Arundhati Roy: You know, ironically, I wouldn’t be unhappy to be wrong about the things I’ve said. Imagine if I suddenly realized that big dams were wonderful. I could celebrate the hundreds of dams that are being planned in the Himalayas. I could celebrate the Indo-U.S. nuclear deal. But there are things about which my views have changed—because the times have changed. Most of this has to do with strategies of resistance. The Indian State has become hard and unforgiving. What it once did in places like Kashmir, Manipur, and Nagaland, it does in mainland India. So some of the strategies we inherited from the freedom movement are a bit obsolete now.

Guernica: You have pointed out that the logic of the global war on terror is the same as the logic of terrorism, making victims of civilians. Are there specific works, particularly of fiction, that have arrived close to explaining the post 9/11 world we are living in?

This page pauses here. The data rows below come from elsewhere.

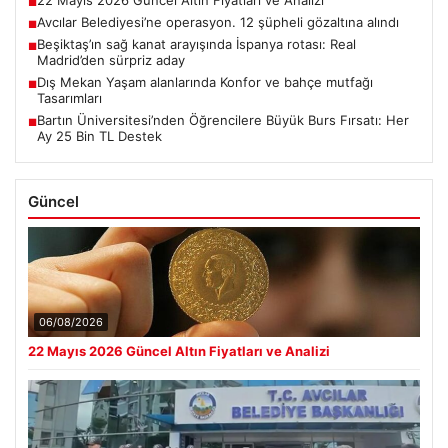
22 Mayıs 2026 Güncel Altın Fiyatları ve Analizi
■
Avcılar Belediyesi’ne operasyon. 12 şüpheli gözaltına alındı
■
Beşiktaş’ın sağ kanat arayışında İspanya rotası: Real
■
Madrid’den sürpriz aday
Dış Mekan Yaşam alanlarında Konfor ve bahçe mutfağı
■
Tasarımları
Bartın Üniversitesi’nden Öğrencilere Büyük Burs Fırsatı: Her
■
Ay 25 Bin TL Destek
Güncel
06/08/2026
22 Mayıs 2026 Güncel Altın Fiyatları ve Analizi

Arundhati Roy: Actually I haven’t really kept up with the world of fiction, sad to say. I don’t even know who won the Booker Prize from one year to the next. But when you read Neruda’s “Standard Oil Co.” you really have to believe that while things change they remain the same.

Guernica: Your old friend Baby Bush is gone. But has Obama been any better? While we are worried about the TSA at airports, in less fortunate places U.S. drone attacks are killing more civilians than militants. Shouldn’t we be raising our voices against the role played by the U.S. terrorist-industrial complex instead of backing, as you suggest, the Iraqi resistance movement?

Arundhati Roy: I hope I didn’t say we should back the Iraqi resistance movement. I’m not sure what backing a resistance movement means—saying nice things about it? I think I meant that we should become the resistance. If people outside Iraq had actually done more than just weekend demonstrations, then the pressure on the U.S. government could have been huge. Without that, the Iraqis were left on their own in a war zone in which every kind of peaceful dissent was snuffed out. Only the monstrous could survive. And then the world was called upon to condemn them. Even here in India, there are these somewhat artificial debates about  “violent” and “non-violent” resistance—basically a critique of the Maoists’ armed struggle in the mineral-rich forests of Central India. The fact is that if everybody leaves adivasis to fight their own battles against displacement and destitution, it’s impossible to expect them to be Gandhian. However, it is open to people outside the forest, well-off and middle-class people who the media pays mind to, to become a part of the resistance. If they stood up, then perhaps those in the forest would not need to resort to arms. If they won’t stand up, then there’s not much point in their preaching morality to the victims of the war. About Bush and Obama: frankly, I’m tired of debating U.S. politics. There are new kings on the block now.